#### Exercise goal:
Copy all lines containing the string "accept" from the records below.

#### Data provided:

▬▬▬▬▬▬

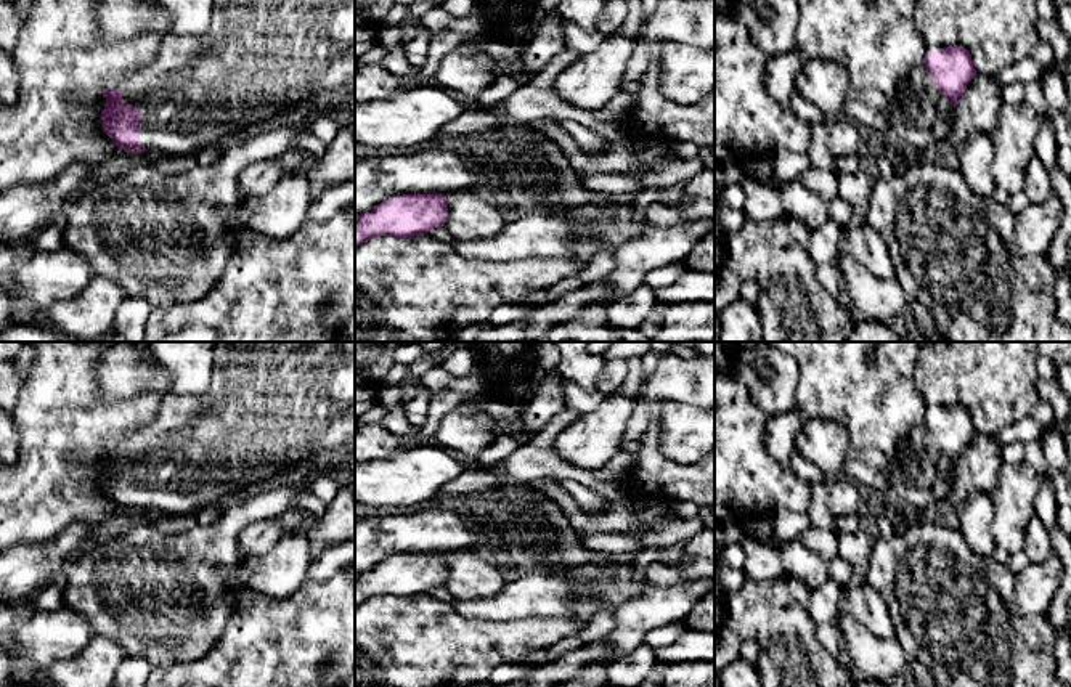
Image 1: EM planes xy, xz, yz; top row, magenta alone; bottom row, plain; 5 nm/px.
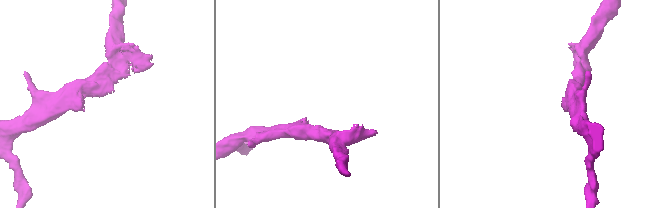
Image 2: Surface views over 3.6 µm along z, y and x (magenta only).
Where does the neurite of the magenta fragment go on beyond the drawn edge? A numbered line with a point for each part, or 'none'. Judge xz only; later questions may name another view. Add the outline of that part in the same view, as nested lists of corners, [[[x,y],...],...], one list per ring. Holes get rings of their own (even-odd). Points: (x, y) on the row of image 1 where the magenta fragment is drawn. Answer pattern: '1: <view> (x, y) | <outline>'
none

▬▬▬▬▬▬

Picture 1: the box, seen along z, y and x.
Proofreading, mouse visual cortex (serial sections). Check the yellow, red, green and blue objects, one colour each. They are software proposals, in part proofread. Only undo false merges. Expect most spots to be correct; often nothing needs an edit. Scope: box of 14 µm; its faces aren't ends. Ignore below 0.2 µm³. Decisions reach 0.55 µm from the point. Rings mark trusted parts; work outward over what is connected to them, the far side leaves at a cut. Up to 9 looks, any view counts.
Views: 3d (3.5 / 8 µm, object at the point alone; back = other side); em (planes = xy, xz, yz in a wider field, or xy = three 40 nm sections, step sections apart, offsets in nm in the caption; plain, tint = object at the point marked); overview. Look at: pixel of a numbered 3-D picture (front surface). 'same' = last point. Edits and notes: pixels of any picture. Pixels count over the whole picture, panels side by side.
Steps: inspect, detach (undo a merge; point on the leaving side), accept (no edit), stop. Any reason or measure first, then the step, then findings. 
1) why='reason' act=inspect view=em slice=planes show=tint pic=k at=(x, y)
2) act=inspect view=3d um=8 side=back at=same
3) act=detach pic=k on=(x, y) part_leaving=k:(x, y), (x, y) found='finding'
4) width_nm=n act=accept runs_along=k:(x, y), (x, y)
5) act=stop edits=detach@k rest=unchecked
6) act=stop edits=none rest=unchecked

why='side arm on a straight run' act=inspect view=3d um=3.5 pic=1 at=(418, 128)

▬▬▬▬▬▬

#### Reply to the exercise:
Steps: inspect, detach (undo a merge; point on the leaving side), accept (no edit), stop. Any reason or measure first, then the step, then findings. 
4) width_nm=n act=accept runs_along=k:(x, y), (x, y)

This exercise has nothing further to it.